Information supplied —
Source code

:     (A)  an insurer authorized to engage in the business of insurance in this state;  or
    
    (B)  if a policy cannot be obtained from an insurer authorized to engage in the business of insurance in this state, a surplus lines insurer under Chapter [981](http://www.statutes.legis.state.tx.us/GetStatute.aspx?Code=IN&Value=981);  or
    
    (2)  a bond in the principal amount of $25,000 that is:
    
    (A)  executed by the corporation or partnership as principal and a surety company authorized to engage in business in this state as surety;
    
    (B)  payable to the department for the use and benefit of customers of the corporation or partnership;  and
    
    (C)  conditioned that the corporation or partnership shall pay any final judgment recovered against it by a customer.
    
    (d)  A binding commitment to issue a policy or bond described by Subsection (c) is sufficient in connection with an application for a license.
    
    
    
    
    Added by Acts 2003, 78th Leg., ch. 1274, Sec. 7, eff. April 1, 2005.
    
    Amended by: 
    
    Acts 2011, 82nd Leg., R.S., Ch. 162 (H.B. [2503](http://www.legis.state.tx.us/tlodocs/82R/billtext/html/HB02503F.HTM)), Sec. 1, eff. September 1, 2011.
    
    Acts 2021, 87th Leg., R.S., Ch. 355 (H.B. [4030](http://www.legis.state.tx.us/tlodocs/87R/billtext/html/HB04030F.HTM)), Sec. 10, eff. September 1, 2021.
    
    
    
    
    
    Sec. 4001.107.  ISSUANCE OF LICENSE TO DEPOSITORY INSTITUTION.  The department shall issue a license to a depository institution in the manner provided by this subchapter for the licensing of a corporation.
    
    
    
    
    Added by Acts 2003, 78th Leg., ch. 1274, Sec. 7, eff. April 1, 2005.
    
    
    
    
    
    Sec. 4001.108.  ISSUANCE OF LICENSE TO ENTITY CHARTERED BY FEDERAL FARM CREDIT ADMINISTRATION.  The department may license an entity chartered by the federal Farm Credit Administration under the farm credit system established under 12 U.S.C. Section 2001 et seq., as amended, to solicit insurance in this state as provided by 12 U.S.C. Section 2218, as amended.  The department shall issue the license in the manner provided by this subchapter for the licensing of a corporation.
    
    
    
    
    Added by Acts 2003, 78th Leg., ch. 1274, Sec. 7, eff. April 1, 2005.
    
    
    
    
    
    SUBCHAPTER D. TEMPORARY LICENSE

Instructions for the task —
Copy the records from the line that has "in this state;" through the line that has "LICENSE TO ENTITY", swapping "corporation or partnership" for "firm" and leaving everything else unchanged.

Written response —
:     (A)  an insurer authorized to engage in the business of insurance in this state;  or
    
    (B)  if a policy cannot be obtained from an insurer authorized to engage in the business of insurance in this state, a surplus lines insurer under Chapter [981](http://www.statutes.legis.state.tx.us/GetStatute.aspx?Code=IN&Value=981);  or
    
    (2)  a bond in the principal amount of $25,000 that is:
    
    (A)  executed by the firm as principal and a surety company authorized to engage in business in this state as surety;
    
    (B)  payable to the department for the use and benefit of customers of the firm;  and
    
    (C)  conditioned that the firm shall pay any final judgment recovered against it by a customer.
    
    (d)  A binding commitment to issue a policy or bond described by Subsection (c) is sufficient in connection with an application for a license.
    
    
    
    
    Added by Acts 2003, 78th Leg., ch. 1274, Sec. 7, eff. April 1, 2005.
    
    Amended by: 
    
    Acts 2011, 82nd Leg., R.S., Ch. 162 (H.B. [2503](http://www.legis.state.tx.us/tlodocs/82R/billtext/html/HB02503F.HTM)), Sec. 1, eff. September 1, 2011.
    
    Acts 2021, 87th Leg., R.S., Ch. 355 (H.B. [4030](http://www.legis.state.tx.us/tlodocs/87R/billtext/html/HB04030F.HTM)), Sec. 10, eff. September 1, 2021.
    
    
    
    
    
    Sec. 4001.107.  ISSUANCE OF LICENSE TO DEPOSITORY INSTITUTION.  The department shall issue a license to a depository institution in the manner provided by this subchapter for the licensing of a corporation.
    
    
    
    
    Added by Acts 2003, 78th Leg., ch. 1274, Sec. 7, eff. April 1, 2005.
    
    
    
    
    
    Sec. 4001.108.  ISSUANCE OF LICENSE TO ENTITY CHARTERED BY FEDERAL FARM CREDIT ADMINISTRATION.  The department may license an entity chartered by the federal Farm Credit Administration under the farm credit system established under 12 U.S.C. Section 2001 et seq., as amended, to solicit insurance in this state as provided by 12 U.S.C. Section 2218, as amended.  The department shall issue the license in the manner provided by this subchapter for the licensing of a corporation.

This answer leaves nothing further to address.